Vas swore as another jolt rocked the Warrior Wench. The monitor on the tats showed them flash once, but nothing came through. The Victorious Dead pulled away a bit. Ragkor and Therlian saw the flash as well and were rethinking their close flank position.
“Ragkor, we might not be able to stop this. I need you to blow us out of the sky if those things start coming through.” Vas watched her command crew as she spoke, but all of them nodded in agreement. They couldn’t let that invasion fleet come through.

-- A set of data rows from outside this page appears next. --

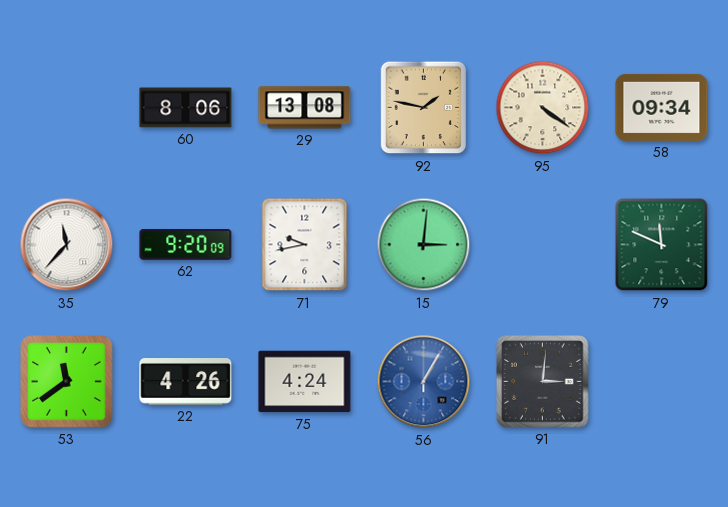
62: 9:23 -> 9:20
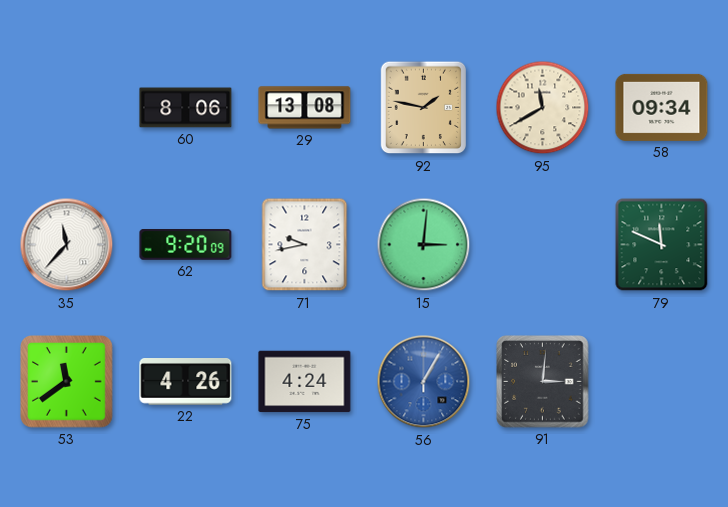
95: 4:21 -> 11:40
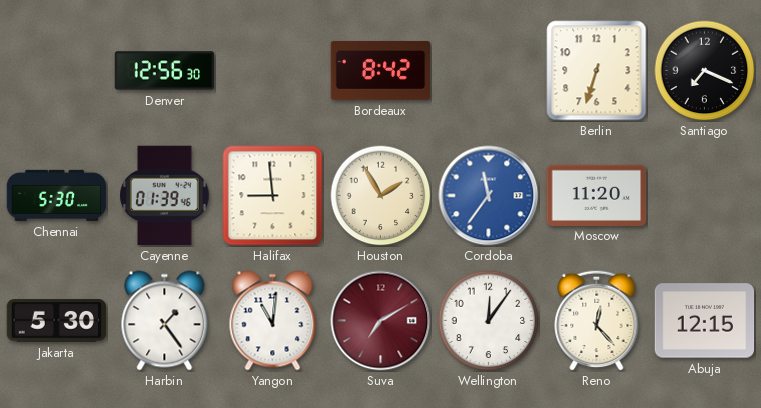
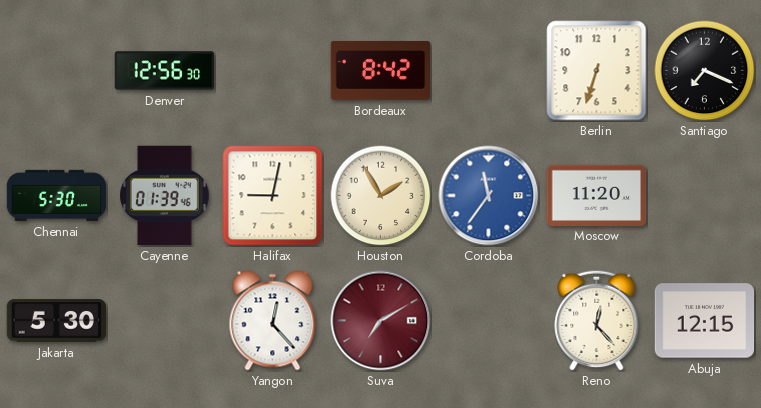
Halifax: 8:59 -> 9:02
Harbin: 1:24 -> none
Yangon: 11:01 -> 12:23
Wellington: 12:06 -> none
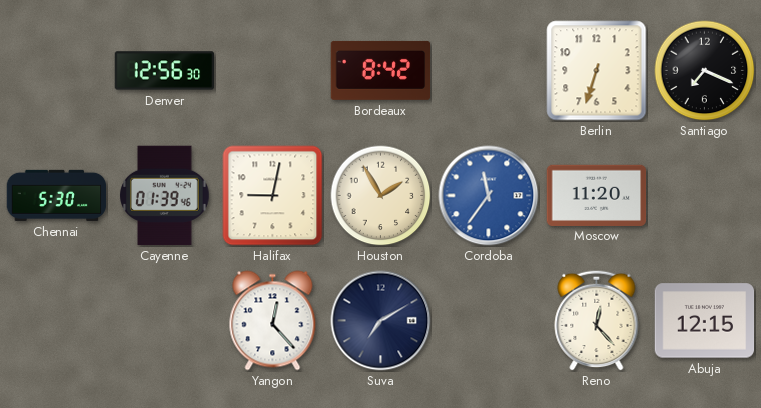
Jakarta: 5:30 -> none
Suva dial: burgundy -> navy
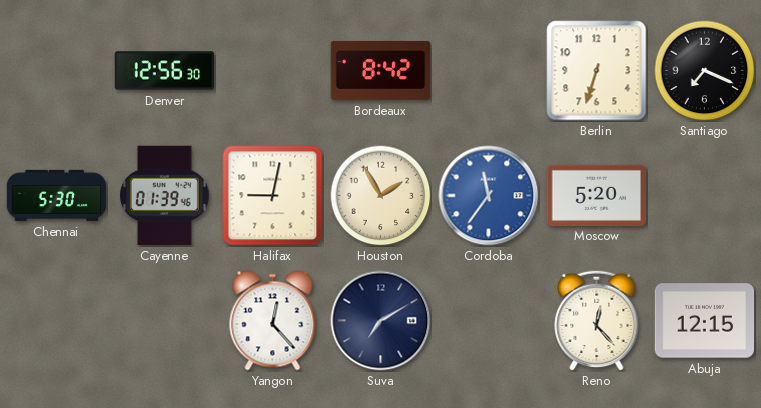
Moscow: 11:20 -> 5:20
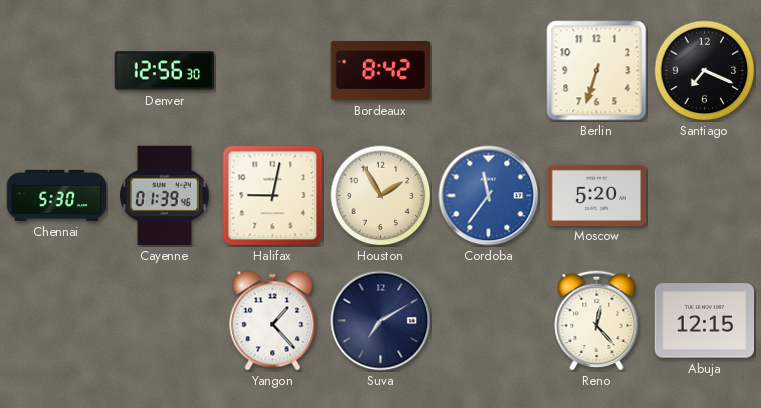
Yangon: 12:23 -> 1:23
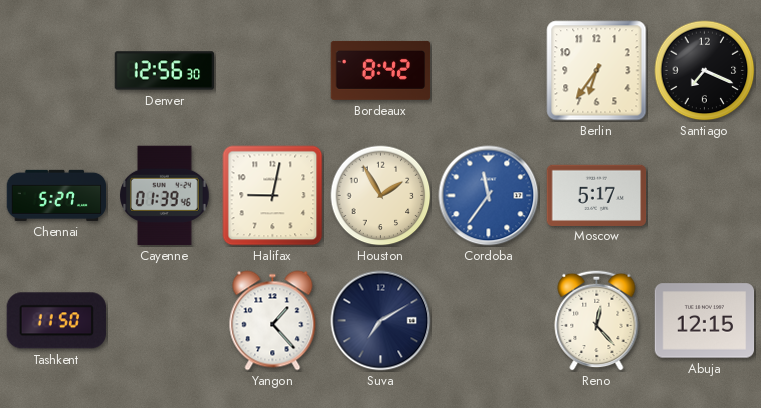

“Captain, there must be another way.” Ragkor wasn’t squeamish but from his tone that was not an order he liked.
“There might not be and I need to know you will obey my orders,” Vas said.
“Understood,” he said—softly, but he said it.
The gray ship closest to them took that moment to fire at the Victorious Dead. It wasn’t a killing shot, and nothing was aimed at the Warrior Wench.
Vas looked down, their power was holding. “Fire full forward missiles at the closest ship.” Her commands were linked to the Victorious Dead as well, and Ragkor echoed the firing. That ship didn’t have the same level of weapons as the Warrior Wench, but the combination was enough to do some serious damage to the gray ship.
The empress’s flagship blew up. It was surprising it took so long considering the amount of damage it had taken. Vas hated to see loss of innocent life, but having dealt with the woman, she doubted there had been any innocents on board. Unfortunately, she also doubted the empress herself had been on there. She was most likely with the group that escaped to the hauler.
“Thank the abyss I’m back in one piece. Now, did someone call for assistance?” Marli’s voice echoed through the command deck a moment before her ship was seen on the screen.
Vas hadn’t even noticed the ghostly hologram vanish, but she admitted the Scurrilous Monk was a welcome sight. The Warrior Wench was impressive, but the Monk was deadly.
Before Vas could respond, the Monk fired upon the first gray ship and pulled away as it exploded.
There were too many dead and dying ships here. Their debris was a danger to all three groups—or two if the empress’s people were actually out of the fight.
“Why aren’t they sending out fighters?” Mac asked. His pilot sling was rocking with his movements to steer away from debris, and he seemed calm, but his voice gave away his tension.
“I’d ask the same thing,” Ragkor cut in just as if he was on the bridge with them. A small image of the Victorious Dead command deck appeared in the lower left of the front screen. Therlian stood behind him in the nun’s version of attention, arms behind her and legs locked. “There’s no benefit to keeping the fighters back.”